(Stored data)
--- --- ---

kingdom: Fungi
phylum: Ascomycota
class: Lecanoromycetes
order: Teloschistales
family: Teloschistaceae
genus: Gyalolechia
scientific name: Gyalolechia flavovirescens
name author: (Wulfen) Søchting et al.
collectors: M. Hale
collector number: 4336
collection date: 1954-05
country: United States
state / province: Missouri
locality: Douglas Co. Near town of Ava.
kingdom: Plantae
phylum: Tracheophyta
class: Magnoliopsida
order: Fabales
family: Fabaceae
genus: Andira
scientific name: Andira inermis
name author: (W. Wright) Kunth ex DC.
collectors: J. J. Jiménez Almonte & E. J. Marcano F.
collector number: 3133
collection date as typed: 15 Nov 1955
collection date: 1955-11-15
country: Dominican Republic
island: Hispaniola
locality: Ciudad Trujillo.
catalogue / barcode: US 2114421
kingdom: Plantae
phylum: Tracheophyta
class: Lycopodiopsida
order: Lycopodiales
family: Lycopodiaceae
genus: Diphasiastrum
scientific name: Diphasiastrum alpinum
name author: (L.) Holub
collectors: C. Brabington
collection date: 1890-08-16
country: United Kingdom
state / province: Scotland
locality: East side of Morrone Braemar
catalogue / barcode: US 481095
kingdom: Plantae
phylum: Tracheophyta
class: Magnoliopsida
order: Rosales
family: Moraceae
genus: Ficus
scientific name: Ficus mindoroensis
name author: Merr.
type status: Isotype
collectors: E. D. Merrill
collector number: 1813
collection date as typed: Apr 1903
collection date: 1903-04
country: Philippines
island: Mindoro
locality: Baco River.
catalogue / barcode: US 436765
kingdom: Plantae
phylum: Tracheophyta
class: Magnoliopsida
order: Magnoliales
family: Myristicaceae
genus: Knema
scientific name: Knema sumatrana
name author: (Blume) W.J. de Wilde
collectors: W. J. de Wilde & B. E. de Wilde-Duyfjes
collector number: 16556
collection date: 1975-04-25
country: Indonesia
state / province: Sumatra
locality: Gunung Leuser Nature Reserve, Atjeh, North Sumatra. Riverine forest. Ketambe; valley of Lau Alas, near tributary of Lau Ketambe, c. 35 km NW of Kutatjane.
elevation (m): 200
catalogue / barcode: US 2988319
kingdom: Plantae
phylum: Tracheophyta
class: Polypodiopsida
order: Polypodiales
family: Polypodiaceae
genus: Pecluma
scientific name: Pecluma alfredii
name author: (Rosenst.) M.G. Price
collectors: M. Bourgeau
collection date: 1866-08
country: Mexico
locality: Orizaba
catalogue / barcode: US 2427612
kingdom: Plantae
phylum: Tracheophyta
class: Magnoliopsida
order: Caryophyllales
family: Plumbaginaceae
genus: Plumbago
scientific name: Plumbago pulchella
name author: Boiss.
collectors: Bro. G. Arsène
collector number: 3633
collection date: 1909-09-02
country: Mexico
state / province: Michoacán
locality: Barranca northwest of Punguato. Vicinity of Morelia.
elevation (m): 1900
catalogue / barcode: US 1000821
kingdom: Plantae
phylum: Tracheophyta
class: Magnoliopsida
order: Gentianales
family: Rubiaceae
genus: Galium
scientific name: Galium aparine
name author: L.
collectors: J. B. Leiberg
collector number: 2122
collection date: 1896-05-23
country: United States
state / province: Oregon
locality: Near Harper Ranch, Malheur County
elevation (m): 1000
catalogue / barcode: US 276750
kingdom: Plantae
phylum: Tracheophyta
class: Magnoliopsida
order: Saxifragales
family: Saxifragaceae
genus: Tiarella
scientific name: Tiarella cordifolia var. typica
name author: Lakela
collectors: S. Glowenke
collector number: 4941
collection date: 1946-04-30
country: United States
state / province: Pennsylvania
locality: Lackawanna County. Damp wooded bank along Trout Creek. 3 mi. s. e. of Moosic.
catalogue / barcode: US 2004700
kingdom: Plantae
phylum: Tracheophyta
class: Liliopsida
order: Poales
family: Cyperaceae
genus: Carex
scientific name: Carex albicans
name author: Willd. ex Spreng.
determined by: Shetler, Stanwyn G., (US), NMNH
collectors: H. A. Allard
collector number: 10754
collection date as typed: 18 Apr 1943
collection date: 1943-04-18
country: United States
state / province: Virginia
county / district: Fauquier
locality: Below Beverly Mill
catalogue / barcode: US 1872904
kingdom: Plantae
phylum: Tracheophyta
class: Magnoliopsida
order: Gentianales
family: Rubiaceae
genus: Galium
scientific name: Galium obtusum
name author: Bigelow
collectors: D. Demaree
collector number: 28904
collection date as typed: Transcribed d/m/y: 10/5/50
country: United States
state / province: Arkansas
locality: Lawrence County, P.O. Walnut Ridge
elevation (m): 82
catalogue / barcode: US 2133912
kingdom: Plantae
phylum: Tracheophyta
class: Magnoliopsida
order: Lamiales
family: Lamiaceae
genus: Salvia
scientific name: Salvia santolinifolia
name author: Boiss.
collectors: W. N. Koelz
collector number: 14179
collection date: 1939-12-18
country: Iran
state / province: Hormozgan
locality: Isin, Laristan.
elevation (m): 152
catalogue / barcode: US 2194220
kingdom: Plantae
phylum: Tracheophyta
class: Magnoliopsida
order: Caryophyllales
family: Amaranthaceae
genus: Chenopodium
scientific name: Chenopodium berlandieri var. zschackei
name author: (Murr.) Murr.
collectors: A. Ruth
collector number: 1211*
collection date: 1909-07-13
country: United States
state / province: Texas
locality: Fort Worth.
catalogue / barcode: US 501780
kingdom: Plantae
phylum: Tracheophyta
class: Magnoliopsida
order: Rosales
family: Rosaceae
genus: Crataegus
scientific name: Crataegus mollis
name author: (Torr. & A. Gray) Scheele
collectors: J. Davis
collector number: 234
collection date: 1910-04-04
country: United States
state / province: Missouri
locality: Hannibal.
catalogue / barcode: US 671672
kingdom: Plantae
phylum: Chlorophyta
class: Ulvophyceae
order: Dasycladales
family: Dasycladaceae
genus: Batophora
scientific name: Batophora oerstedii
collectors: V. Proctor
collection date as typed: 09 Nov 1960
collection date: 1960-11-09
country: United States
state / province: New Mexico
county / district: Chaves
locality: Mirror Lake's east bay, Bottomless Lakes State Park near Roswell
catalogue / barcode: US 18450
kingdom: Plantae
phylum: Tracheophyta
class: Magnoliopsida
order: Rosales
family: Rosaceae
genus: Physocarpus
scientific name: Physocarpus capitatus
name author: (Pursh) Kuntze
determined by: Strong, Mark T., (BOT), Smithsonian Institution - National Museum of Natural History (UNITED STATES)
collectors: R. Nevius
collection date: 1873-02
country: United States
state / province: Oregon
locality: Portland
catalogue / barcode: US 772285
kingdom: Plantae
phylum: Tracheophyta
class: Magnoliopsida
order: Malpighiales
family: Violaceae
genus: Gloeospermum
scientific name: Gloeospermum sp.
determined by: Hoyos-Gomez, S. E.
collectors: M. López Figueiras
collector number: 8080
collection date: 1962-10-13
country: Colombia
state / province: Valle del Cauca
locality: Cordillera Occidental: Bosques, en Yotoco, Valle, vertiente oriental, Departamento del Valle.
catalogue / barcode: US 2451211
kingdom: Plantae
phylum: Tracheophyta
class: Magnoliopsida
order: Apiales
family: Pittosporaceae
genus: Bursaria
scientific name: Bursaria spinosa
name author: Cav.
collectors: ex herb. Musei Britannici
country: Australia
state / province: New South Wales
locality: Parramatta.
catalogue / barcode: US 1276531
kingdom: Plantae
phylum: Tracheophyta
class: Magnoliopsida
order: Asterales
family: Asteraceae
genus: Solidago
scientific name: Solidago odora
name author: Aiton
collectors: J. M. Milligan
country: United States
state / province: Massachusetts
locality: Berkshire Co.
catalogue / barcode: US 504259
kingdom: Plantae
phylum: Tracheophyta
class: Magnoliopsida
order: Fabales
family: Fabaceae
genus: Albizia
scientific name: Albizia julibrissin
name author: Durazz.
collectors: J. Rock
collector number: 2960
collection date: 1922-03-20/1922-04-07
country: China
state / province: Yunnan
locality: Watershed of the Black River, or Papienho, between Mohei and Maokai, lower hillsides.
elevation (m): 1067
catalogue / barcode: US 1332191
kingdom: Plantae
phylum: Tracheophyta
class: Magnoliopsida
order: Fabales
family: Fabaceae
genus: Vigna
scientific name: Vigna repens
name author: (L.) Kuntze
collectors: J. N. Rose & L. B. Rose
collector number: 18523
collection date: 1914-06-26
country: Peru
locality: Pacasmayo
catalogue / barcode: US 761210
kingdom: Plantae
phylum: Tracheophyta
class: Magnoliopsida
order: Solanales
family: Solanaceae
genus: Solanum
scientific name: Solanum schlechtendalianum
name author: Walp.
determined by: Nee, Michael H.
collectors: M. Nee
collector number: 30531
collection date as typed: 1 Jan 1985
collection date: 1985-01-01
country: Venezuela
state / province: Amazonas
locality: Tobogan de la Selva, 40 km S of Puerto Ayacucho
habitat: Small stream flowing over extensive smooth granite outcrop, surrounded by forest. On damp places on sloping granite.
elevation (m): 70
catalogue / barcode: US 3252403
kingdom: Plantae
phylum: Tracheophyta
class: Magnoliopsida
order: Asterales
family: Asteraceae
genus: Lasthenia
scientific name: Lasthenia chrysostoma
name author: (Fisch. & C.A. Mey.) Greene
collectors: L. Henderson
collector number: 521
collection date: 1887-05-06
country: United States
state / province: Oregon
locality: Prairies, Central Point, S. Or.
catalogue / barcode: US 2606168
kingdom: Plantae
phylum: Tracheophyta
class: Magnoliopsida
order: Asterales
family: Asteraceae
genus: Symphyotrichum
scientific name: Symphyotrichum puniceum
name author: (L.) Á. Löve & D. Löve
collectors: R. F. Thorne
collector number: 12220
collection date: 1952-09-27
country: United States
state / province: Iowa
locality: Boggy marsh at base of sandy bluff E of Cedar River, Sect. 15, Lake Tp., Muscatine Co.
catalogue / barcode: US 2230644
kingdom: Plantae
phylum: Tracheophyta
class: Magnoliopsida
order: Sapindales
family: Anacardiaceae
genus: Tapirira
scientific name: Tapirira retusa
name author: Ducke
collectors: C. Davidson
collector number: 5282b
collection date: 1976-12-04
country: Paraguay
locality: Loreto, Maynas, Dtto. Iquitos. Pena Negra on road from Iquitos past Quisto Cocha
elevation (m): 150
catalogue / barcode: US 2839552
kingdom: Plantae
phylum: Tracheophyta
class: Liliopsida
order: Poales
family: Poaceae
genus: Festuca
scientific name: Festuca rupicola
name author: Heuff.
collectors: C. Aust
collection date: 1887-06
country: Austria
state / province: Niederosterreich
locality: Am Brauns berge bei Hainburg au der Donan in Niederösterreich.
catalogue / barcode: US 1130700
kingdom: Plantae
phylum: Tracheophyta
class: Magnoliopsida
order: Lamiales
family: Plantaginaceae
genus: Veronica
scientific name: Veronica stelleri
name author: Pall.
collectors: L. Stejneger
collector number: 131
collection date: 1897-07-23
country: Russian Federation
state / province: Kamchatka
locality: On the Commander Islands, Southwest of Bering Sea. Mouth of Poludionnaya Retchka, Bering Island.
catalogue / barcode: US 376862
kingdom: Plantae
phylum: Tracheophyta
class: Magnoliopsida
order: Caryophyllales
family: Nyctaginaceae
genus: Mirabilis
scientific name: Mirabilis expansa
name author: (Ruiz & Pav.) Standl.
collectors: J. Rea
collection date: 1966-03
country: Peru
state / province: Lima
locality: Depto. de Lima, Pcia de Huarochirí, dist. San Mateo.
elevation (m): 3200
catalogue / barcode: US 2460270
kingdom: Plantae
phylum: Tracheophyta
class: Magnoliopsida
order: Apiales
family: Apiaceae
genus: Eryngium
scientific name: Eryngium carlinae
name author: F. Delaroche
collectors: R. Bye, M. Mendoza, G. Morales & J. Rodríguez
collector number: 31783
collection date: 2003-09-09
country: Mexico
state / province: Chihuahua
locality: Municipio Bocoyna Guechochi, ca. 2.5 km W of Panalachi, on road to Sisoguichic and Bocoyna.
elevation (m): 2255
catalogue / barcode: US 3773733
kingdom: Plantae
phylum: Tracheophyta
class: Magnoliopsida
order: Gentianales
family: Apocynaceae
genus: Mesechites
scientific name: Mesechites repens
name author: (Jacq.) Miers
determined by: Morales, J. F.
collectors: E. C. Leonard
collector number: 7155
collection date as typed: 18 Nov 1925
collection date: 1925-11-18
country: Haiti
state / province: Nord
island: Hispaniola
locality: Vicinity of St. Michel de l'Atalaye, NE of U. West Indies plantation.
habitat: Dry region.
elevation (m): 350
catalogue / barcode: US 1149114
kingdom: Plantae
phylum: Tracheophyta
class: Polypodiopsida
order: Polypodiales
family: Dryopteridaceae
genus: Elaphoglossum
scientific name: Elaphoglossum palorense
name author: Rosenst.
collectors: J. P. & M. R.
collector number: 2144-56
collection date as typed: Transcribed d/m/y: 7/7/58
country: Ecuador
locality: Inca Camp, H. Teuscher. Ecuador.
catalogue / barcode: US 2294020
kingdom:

--- --- ---

(EXERCISE):
Copy the lines of the records unchanged, starting at the line containing "catalogue / barcode: US 2606168" and ending with the line containing "country: Austria".

(SOLUTION TO THIS TASK):
catalogue / barcode: US 2606168
kingdom: Plantae
phylum: Tracheophyta
class: Magnoliopsida
order: Asterales
family: Asteraceae
genus: Symphyotrichum
scientific name: Symphyotrichum puniceum
name author: (L.) Á. Löve & D. Löve
collectors: R. F. Thorne
collector number: 12220
collection date: 1952-09-27
country: United States
state / province: Iowa
locality: Boggy marsh at base of sandy bluff E of Cedar River, Sect. 15, Lake Tp., Muscatine Co.
catalogue / barcode: US 2230644
kingdom: Plantae
phylum: Tracheophyta
class: Magnoliopsida
order: Sapindales
family: Anacardiaceae
genus: Tapirira
scientific name: Tapirira retusa
name author: Ducke
collectors: C. Davidson
collector number: 5282b
collection date: 1976-12-04
country: Paraguay
locality: Loreto, Maynas, Dtto. Iquitos. Pena Negra on road from Iquitos past Quisto Cocha
elevation (m): 150
catalogue / barcode: US 2839552
kingdom: Plantae
phylum: Tracheophyta
class: Liliopsida
order: Poales
family: Poaceae
genus: Festuca
scientific name: Festuca rupicola
name author: Heuff.
collectors: C. Aust
collection date: 1887-06
country: Austria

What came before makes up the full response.